Step four: The data protection officer
Many organizations will need to appoint a DPO. You must determine if you fall within this category. A knowledgeable DPO (with a technical and legal background) is beneficial to the organization as they will be able to offer guidance with respect to the regulation, legal obligations, and business application.
Step five: Protecting personal data
Once the data has been classified, you should have a comprehensive understanding of the type of data that you process and, hence, how the data needs to be protected. Consider how you are securing personal data currently (if at all) and make any necessary changes or put the necessary procedures in place.
Protecting the privacy of personal data should be prioritized. It may be necessary to complete a Privacy Impact Assessment (PIA) of policies to evaluate the data life cycles and the potential impact on the privacy of the individual.
Emphasis should be placed on GDPR-specific requirements such as ensuring data portability, the right to be informed, the right to be forgotten, and the correct manner in which to destroy data. The necessary procedures and controls should be in place to support the rights of the data subject.
Practices to secure data are needed for personal data in all forms and locations, including on premises and in the cloud, backed up data, archived data, and data being created. The security of entire data lifecycles must be addressed.
To protect personal data that you are responsible for: encryption, anonymization, and pseudonymization can be utilized. The method you use depends on the user’s rights and usage. Keep only what you need and get rid of all unnecessary personal data — it’s simple, if you don’t have it, there is no need to protect it!

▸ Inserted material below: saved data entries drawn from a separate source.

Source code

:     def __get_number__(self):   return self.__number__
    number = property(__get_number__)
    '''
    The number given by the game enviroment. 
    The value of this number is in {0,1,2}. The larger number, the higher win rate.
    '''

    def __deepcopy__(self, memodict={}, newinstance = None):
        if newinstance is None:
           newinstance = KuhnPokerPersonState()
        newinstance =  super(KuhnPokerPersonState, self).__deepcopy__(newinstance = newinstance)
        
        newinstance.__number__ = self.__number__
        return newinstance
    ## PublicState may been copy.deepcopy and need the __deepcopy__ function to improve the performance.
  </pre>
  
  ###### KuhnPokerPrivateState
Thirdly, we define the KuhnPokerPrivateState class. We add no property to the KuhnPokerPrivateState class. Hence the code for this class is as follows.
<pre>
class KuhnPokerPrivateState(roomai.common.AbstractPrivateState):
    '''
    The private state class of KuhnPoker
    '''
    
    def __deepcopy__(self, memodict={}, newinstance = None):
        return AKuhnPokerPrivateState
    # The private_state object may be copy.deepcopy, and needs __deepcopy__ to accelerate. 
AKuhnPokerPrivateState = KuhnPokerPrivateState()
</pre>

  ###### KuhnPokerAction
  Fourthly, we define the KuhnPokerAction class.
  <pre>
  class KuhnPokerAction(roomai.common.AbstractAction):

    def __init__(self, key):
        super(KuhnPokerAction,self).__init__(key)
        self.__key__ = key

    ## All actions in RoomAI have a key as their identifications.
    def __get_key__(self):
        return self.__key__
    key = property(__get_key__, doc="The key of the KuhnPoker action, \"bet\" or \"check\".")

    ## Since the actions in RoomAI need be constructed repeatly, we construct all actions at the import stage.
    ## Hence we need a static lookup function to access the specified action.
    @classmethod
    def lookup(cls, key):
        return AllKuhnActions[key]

Step six: Prove accountability
It is important that you are able to demonstrate accountability for all your data-processing activities. Transparency should also be shown with regard to processing of personal data. This is required for current activities as well as future processing. Data subject consent needs to be explicit and documented.

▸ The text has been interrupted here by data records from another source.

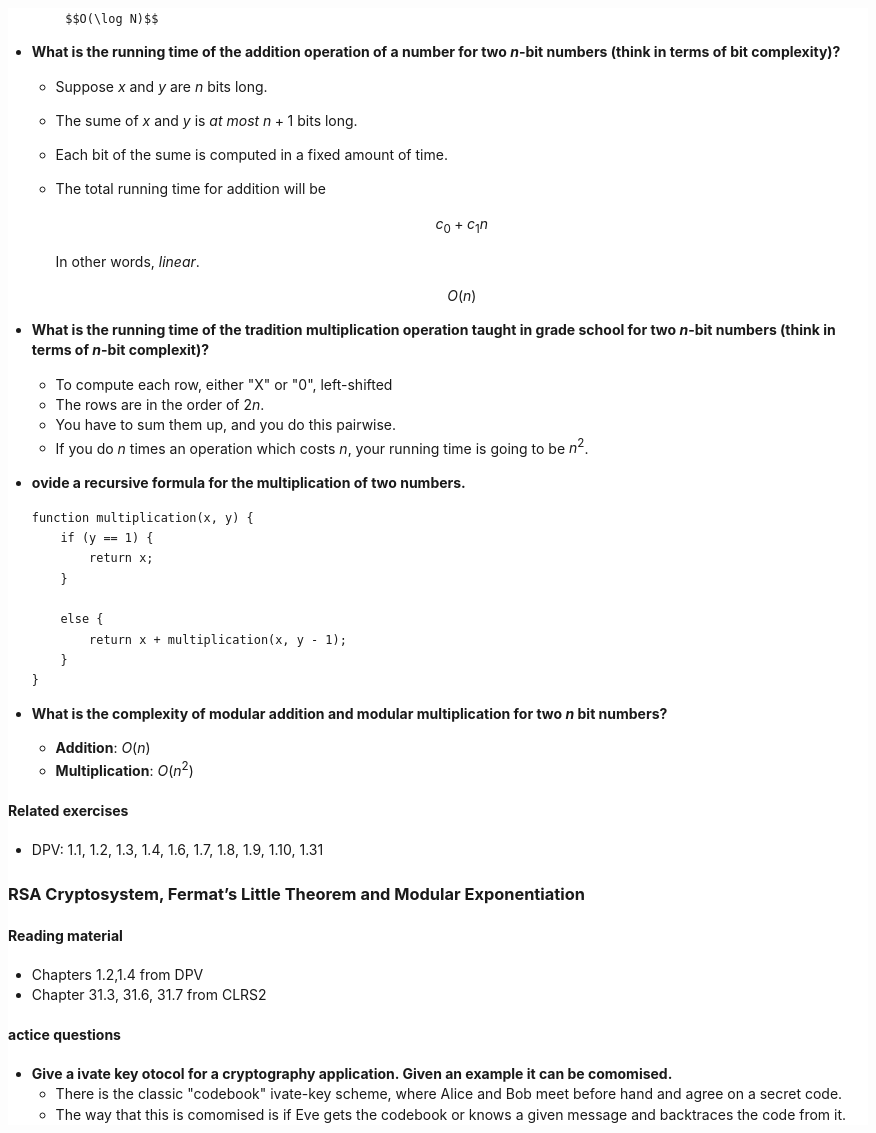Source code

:             $$O(\log N)$$

-   **What is the running time of the addition operation of a number for two *n*-bit
    numbers (think in terms of bit complexity)?**
    -   Suppose $x$ and $y$ are $n$ bits long.
    -   The sume of $x$ and $y$ is *at most* $n + 1$ bits long.
    -   Each bit of the sume is computed in a fixed amount of time.
    -   The total running time for addition will be

        $$c_0 + c_1 n$$

        In other words, *linear*.

        $$O(n)$$

-   **What is the running time of the tradition multiplication operation taught in
    grade school for two *n*-bit numbers (think in terms of *n*-bit complexit)?**
    -   To compute each row, either "X" or "0", left-shifted
    -   The rows are in the order of $2n$.
    -   You have to sum them up, and you do this pairwise.
    -   If you do $n$ times an operation which costs $n$, your running time is going
        to be $n^2$.

-   **ovide a recursive formula for the multiplication of two numbers.**

        function multiplication(x, y) {
            if (y == 1) {
                return x;
            }

            else {
                return x + multiplication(x, y - 1);
            }
        }

-   **What is the complexity of modular addition and modular multiplication for two *n*
    bit numbers?**
    -   **Addition**: $O(n)$
    -   **Multiplication**: $O(n^2)$

#### Related exercises

-   DPV: 1.1, 1.2, 1.3, 1.4, 1.6, 1.7, 1.8, 1.9, 1.10, 1.31

### RSA Cryptosystem, Fermat’s Little Theorem and Modular Exponentiation

#### Reading material

-   Chapters 1.2,1.4 from DPV
-   Chapter 31.3, 31.6, 31.7 from CLRS2

#### actice questions

-   **Give a ivate key otocol for a cryptography application. Given an example it 
    can be comomised.**
    -   There is the classic "codebook" ivate-key scheme, where Alice and Bob
        meet before hand and agree on a secret code.
    -   The way that this is comomised is if Eve gets the codebook or knows
        a given message and backtraces the code from it.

Keep a record of the developments and procedures being taken to move your business toward compliance. By keeping a record of what the business is doing to achieve compliance helps to show business accountability. It is important to show that you are doing what is required even if it is in the early stages. It is essential to show that effort is being made and that the compliance process has commenced.

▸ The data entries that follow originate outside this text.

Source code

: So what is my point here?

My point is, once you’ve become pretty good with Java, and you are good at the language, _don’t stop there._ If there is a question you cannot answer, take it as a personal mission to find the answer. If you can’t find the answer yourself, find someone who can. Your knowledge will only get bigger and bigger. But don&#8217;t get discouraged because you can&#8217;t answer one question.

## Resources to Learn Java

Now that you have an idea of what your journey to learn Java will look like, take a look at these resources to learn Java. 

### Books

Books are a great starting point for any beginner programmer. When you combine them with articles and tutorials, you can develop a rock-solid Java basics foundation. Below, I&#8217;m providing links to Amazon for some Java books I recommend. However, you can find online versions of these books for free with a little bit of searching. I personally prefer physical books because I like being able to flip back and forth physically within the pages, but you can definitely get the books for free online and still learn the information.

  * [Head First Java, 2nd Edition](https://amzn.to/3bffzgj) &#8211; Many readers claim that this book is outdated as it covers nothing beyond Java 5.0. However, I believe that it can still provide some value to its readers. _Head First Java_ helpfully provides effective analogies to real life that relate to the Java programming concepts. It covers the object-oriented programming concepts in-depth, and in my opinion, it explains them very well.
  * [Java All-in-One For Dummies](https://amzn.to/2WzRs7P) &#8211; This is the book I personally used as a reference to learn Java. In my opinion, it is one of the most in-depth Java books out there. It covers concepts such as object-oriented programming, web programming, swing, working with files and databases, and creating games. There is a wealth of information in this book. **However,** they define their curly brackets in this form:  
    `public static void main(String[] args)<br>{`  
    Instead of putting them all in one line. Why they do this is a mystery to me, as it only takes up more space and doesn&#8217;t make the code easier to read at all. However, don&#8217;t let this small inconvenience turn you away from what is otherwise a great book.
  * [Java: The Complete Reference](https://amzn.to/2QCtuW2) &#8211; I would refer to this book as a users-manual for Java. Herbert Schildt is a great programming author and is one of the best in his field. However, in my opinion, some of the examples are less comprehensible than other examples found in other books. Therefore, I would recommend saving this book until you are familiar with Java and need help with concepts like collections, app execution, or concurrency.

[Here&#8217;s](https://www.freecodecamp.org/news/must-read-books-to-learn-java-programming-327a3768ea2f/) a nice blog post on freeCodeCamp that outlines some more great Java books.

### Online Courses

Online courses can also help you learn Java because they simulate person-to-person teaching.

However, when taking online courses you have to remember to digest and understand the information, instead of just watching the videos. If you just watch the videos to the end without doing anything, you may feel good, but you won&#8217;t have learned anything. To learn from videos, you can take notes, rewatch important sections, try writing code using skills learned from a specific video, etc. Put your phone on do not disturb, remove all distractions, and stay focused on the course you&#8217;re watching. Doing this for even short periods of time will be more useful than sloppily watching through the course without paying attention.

Step seven: A repeat audit
After identifying and putting necessary controls in place, a repeat audit should be undertaken. Through doing this you will be able to produce reports to prove that you have taken the necessary measures to comply. You should now be able to prove that you are aware of what personal data you hold, how it is used, why it is used, who can access it, and where it is located across your business environment. You should be able to prove that you can properly govern and protect your data and processes, thus ensuring the privacy of the data subjects personal data at all times.
Remediation and updating may also be required if further gaps or discrepancies are found.
You need the GDPR and the GDPR needs you!
Everyone processing personal data of EU citizens — no matter where the company is headquartered — needs to be GDPR compliant. Time is quickly running out! It’s imperative to now focus on the work that’s necessary to tackle compliance efficiently and effectively. It is suggested that on May 25, 2018, half of businesses will not yet be fully compliant, despite all the attention around the regulation currently. Security must be central to all things data related (ideas, processes, and applications) for businesses from now onwards. Those businesses that don’t have the right procedures in place, or fail to at least prove that they have made some effort, will face a tough time come May next year.